Design query generation to maximize CTR
Company: TikTok
Role: Machine Learning Engineer
Category: ML System Design
Difficulty: hard
Interview Round: Technical Screen
##### Question
Design an end-to-end query-generation system that maximizes click-through rate (CTR) for a large-scale search/recommendation product. Walk through your design and address the following:
1. **Goals, constraints, and metrics.** Define the objective (and how you measure CTR), latency/throughput SLAs, availability, multilingual/multi-locale scope, and guardrail metrics (search success, abandonment, safety, privacy).
2. **Overall architecture.** Sketch the request path and the offline/streaming data platform end to end (diagrams or pseudocode for the critical components are welcome).
3. **Data ingestion and labeling.** Event schema for impressions/clicks, attribution windows, positive/negative labeling, position-bias and propensity logging, and data-quality/ETL handling.
4. **Feature engineering.** Text, embedding, popularity/recency, personalization, context, and presentation features, with online/offline feature parity.
5. **Candidate generation (recall).** Multiple complementary sources (lexical/prefix, popular/trending, embedding/ANN, co-click graph, generative).
6. **Ranking models.** Multi-stage ranking, loss/objective choices (pointwise/pairwise/listwise), calibration, and re-ranking with diversity/safety constraints.
7. **Model training and serving.** Training pipeline, retraining cadence, and the real-time serving stack (feature store, encoders, ANN, ranker, orchestrator) under the latency budget.
8. **Exploration–exploitation, feedback loops, and debiasing.** Bandit strategy (e.g., Thompson Sampling / LinUCB), propensity logging, and correction for position/selection/popularity bias.
9. **Evaluation.** Offline metrics and counterfactual evaluation (IPS/SNIPS/DR) plus online A/B testing methodology (splits, power, guardrails, ramp).

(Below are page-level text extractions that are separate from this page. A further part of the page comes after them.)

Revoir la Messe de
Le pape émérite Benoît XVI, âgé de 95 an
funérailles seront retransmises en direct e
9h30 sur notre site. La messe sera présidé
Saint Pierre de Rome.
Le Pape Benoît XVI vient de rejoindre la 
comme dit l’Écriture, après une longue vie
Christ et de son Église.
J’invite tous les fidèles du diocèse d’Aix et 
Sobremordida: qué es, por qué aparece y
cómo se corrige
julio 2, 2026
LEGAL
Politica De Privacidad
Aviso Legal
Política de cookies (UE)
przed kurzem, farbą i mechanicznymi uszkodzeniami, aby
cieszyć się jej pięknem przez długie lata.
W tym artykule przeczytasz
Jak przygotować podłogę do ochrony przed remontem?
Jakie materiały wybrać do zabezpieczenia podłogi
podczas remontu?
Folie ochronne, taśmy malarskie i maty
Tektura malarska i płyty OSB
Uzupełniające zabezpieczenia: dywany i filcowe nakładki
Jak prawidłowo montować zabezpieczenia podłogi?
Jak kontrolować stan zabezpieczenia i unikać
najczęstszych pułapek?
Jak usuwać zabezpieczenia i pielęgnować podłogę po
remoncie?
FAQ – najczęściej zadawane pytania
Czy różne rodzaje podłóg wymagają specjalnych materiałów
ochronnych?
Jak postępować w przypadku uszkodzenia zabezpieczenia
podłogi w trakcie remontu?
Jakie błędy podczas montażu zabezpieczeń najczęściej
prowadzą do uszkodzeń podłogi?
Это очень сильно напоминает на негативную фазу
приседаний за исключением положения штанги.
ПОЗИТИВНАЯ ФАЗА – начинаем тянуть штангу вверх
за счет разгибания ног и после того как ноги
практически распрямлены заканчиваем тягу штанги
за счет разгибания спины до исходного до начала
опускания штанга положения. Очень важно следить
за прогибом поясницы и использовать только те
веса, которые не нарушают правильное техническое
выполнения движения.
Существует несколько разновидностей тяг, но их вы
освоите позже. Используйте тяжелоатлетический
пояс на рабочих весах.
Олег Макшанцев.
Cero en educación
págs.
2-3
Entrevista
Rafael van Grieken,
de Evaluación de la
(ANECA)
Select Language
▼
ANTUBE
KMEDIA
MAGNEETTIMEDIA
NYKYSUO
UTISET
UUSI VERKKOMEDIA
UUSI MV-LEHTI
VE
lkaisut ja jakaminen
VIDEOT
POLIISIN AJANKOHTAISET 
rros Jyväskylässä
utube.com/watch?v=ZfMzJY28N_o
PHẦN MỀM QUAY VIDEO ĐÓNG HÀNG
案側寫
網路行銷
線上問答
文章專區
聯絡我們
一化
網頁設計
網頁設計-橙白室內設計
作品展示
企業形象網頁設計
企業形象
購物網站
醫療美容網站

10. **Personalization, cold start, and diversity.** Personalization signals, new-user/new-query/new-market cold start, and diversity/coverage controls.
11. **Safety/abuse and privacy compliance.** Blocklists, classifiers, PII handling, jurisdictional policy, and privacy/compliance.
12. **Scalability, reliability, and post-launch iteration.** How you shard and degrade gracefully, and how you would iterate after launch.
Quick Answer: Design query generation to maximize CTR evaluates ML product requirements, data/labeling, modeling, serving architecture, evaluation, monitoring, and trade-offs in a realistic interview setting. A strong answer states assumptions, handles edge cases, explains trade-offs, and shows how to validate the result clearly.